Installation StandardsMany installers don't understand what problems can occur when improperly installing a door with a 12" radius...

Why does my door have a gap between the top section and the section below it? Is it because it knows it's a top section and it just wants to play with my mind? Probably not. But if the rest of the door sections don't have any gaps between them, more than likely it is not a manufacturing or rollforming problem.
Manufacturers are quick to point out that if none of the other sections have gaps, then more than likely the problem stems from the way the door was installed. Quite simply, unless you have a glass section or a bottom section, the remaining intermediate sections really don't know who gets to be the top section... only the installer knows that. Ultimately, the installer's decision to use one or the other sections really doesn't matter either.
So what causes the problem? The majority of the problem is created from the use and installation of 12" radius track Installers may not been properly trained or are unaware of the many nuances that are involved with installing 12"
radius track. As a result, gaps are introduced into the door at the top section.
How do I know the 12" radius track has been improperly installed? Raise the door and look at the top section in the open position; is the section kicked up and not in a straight line with the section behind it? When you raise the door, does the roller in the section following the top section run up against the flat portion of the track instead of in the
curved portion of the track (does the inside top of the trac have roller marks on it) as it travels out of the radius and into the horizontal? Put a
6ft level on the front of the door.
Are all the sections plumb with each other? Is the top section kicked in towards the garage? If the answer is yes to any one of these questions and you have a gap at the top section, it's because of the way the door was installed.
How do I fix the problem? Install 15" radius track instead of using 12" radius track. You can cut up to two inches off of a 15" radius track and install it in the same amount of headroom as a 12" radius track without the gapping problem. On a door that has already been installed with 12" radius track, try raising the track 1½" - 1¾", if there is headroom to do so. Reset the top fixtures so the top section is up against the header plumb with the other sections and parallel with the section behind it when it is in the open position. Make sure the flag bracket is set correctly and that the graduation is correct.

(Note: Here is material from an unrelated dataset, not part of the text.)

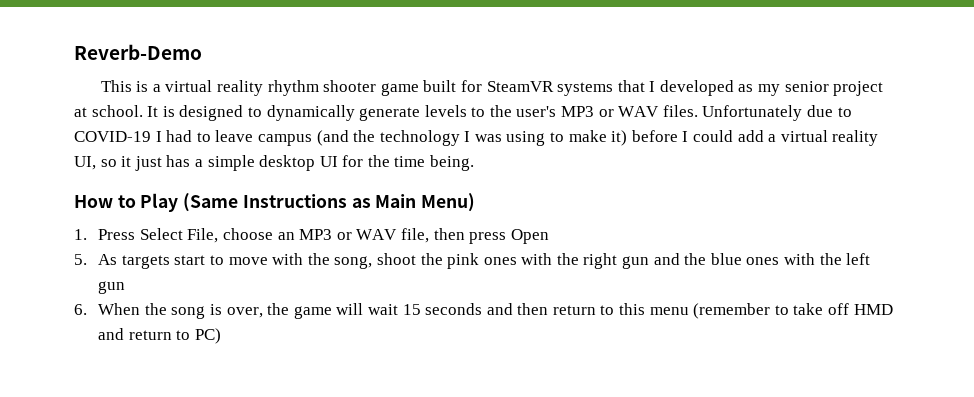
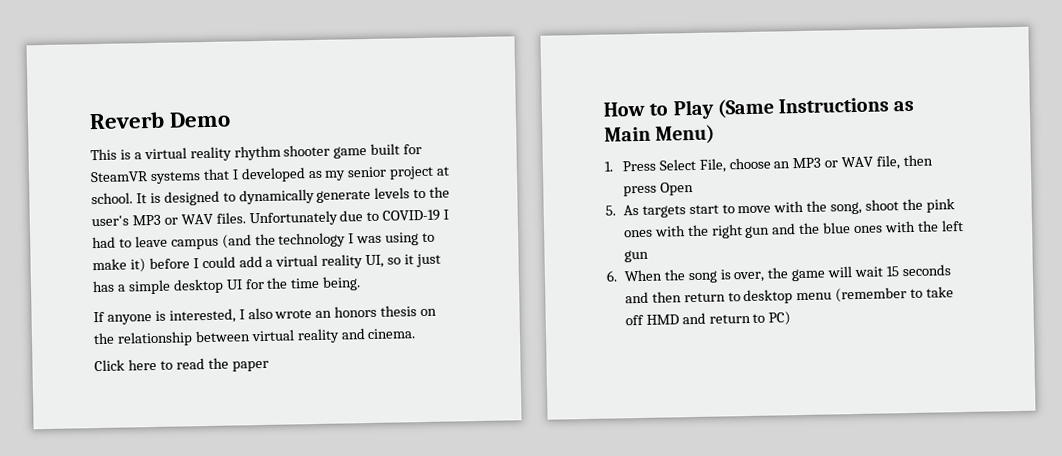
[74,44,202,60] Reverb-Demo -> [89,111,232,130] Reverb Demo
(475, 163) none -> [93,305,438,325] [93,328,417,347] [94,357,269,372] // If anyone is interested, I also wrote an honors thesis on the relationship between virtual reality and cinema. // Click here to read the paper
[619,303,646,315] this -> [743,289,794,305] desktop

Keep in mind that once you have operated a pan door with 12" radius track that has not been properly installed you will have induced a gap into the section. This has occurred because the sections have bent back against themselves while in the horizontal position. Once the door is closed and the sections straighten out, the gap will become present. Upon completing the track and top fixture repairs, the section will need to be straightened or tweaked back to its original position before the gap can be totally removed. Twisting the section or slamming the top section are two procedures that work well in straightening a section. Summary: Use 15" radius. It works smoother and the door will last longer... and it's far less forgiving than 12" radius.